What's the relationship between mach number and drag force on an airplane?

From what i've read drag coefficient at mach 1 is several times (up to 10x) the drag coefficient below drag divergence mach number. It drops as the mach number increases.

It's easy to find plots representing experimental data for Cd vs M, but I wonder what's the relationship between drag FORCE and mach number. I wasn't able to find a plot for this. I wonder if an aircraft that can reach Mach 1 can automatically reach say mach 1.2, given that even though Cd drops the drag still increases with the square of speed (and engine power required is cubed)

3 Answers

The plot you show is typical for airplanes which are not designed for supersonic flight. Yes, there is a maximum in the drag coefficient around or slightly above Mach 1, but in a properly designed airplane this maybe triples the subsonic drag coefficient and shows only a slight reduction as Mach number increases further. Take the F-16, for example: Here, the drag coefficient is nearly constant above Mach 1.1.

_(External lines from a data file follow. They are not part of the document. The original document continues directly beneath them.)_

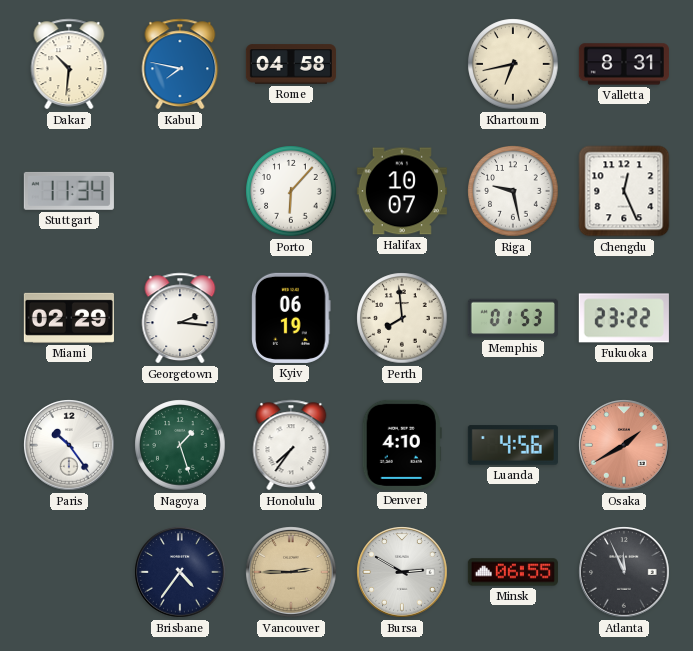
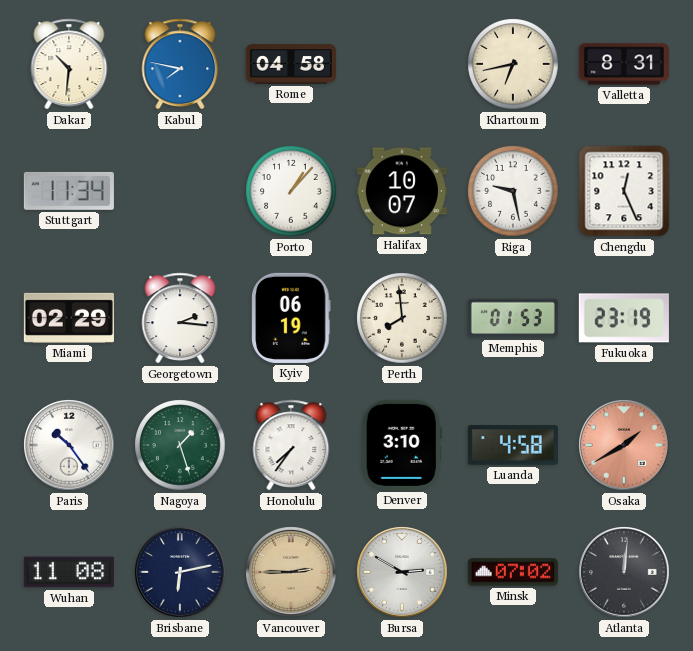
Porto: 6:07 -> 1:07
Fukuoka: 23:22 -> 23:19
Denver: 4:10 -> 3:10
Luanda: 4:56 -> 4:58
Wuhan: none -> 11:08
Brisbane: 4:36 -> 6:13
Minsk: 06:55 -> 07:02
Atlanta: 11:56 -> 12:01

Your observation that due to the increase in dynamic pressure the drag force will increase with Mach number is correct. Some early designs with heavy and less powerful jet engines would just break the sound barrier but not even reach Mach 1.2. However, normally the pilot would keep dynamic pressure nearly constant and climb as Mach number increases. This, of course, makes the airplane fly at constant dynamic pressure so the drag force would indeed go down with increasing Mach number, but not as dramatical as in your plot.

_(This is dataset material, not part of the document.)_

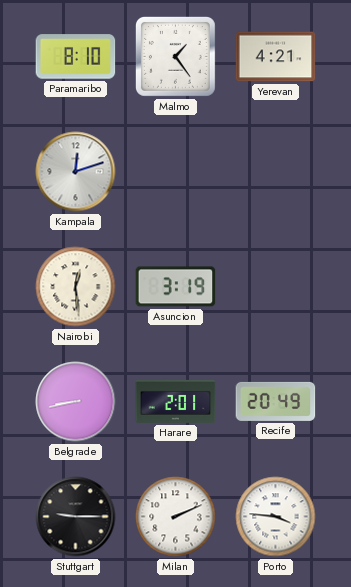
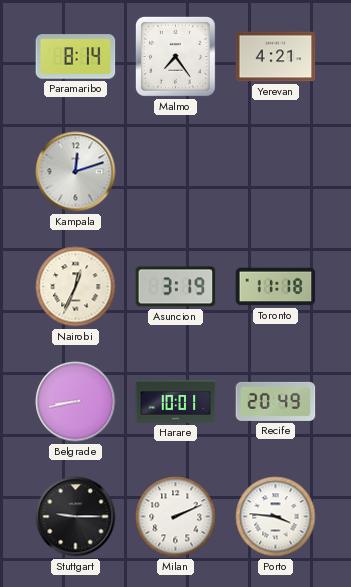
Paramaribo: 8:10 -> 8:14
Malmo: 1:24 -> 7:24
Nairobi: 12:29 -> 12:34
Toronto: none -> 11:18
Harare: 2:01 -> 10:01
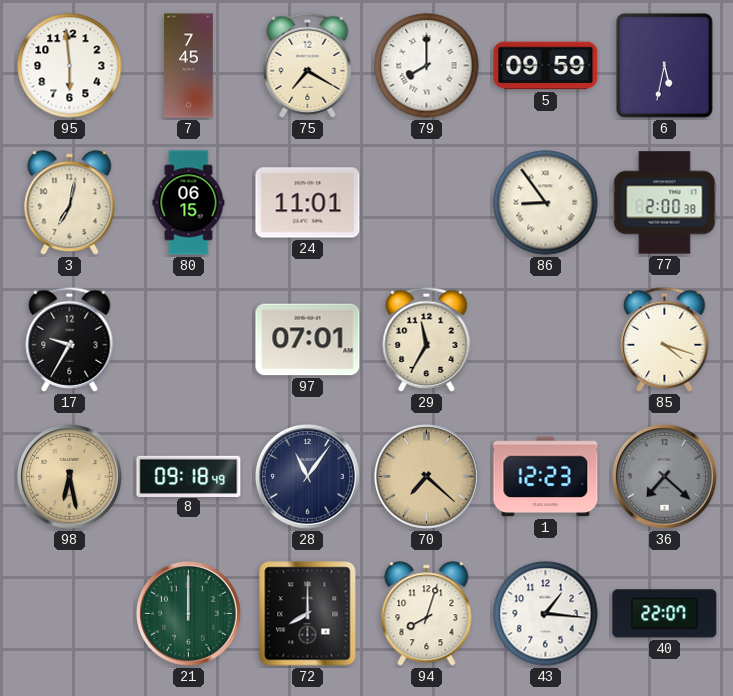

F-16 drag coefficient from Ray Whitford's Fundamentals of Fighter Design lecture

• RE Here, the drag coefficient is nearly constant above Mach 1.2 – a reference and/or graph would be a nice addition.
– user14897
Feb 15 at 10:44
• @ymb1 Details are hard to come by. The best I have is a sketch straight from Ray Whitford's Fundamentals of Fighter Design lecture. Feb 15 at 19:20

The amount of drag is related to the coefficient of drag by the following formula:

$$D = C_d (\frac{\rho V^2}{2}) A$$

Where

• $$D$$ is the drag
• $$C_d$$ is the coefficient of drag
• $$\rho$$ is the density of the air the aircraft is moving through
• $$V$$ is the velocity of the aircraft
• $$A$$ is the reference area of the aircraft.

That last value may require some explanation. Drag is typically measured directly, such as in a wind tunnel, rather than being calculated. It's the coefficient that's usually calculated, and to do so, you need to pick an area. You can use the frontal area of the aircraft, the total skin area, or certain other areas. Each choice of reference area will yield a different value for the $$C_d$$, so to get from the coefficient back to the actual drag force, you need to know the reference area that was originally used to go the other way.

Aerodynamic drag is described in the form of a product of:

• Moving body shape parameter $$C_D$$
• Dynamic pressure q.
• Reference area.

For incompressible flow, dynamic pressure can be taken as $$\frac{1}{2} \rho V^2$$, with $$\rho$$ = air density. For compressible flow, dynamic pressure depends on the local speed of sound : q = $$\frac{1}{2} \gamma p M^2$$, with p being static air pressure and $$\gamma$$ = ratio of specific heats = 1.4 for air at sea level.

So the drag equation becomes $$D = C_D. \frac{1}{2} \gamma p M^2. S$$

Engine power cubed is of very little relevance in this situation. High subsonic and transsonic aeroplanes are powered by jet engines, which deliver exhaust thrust.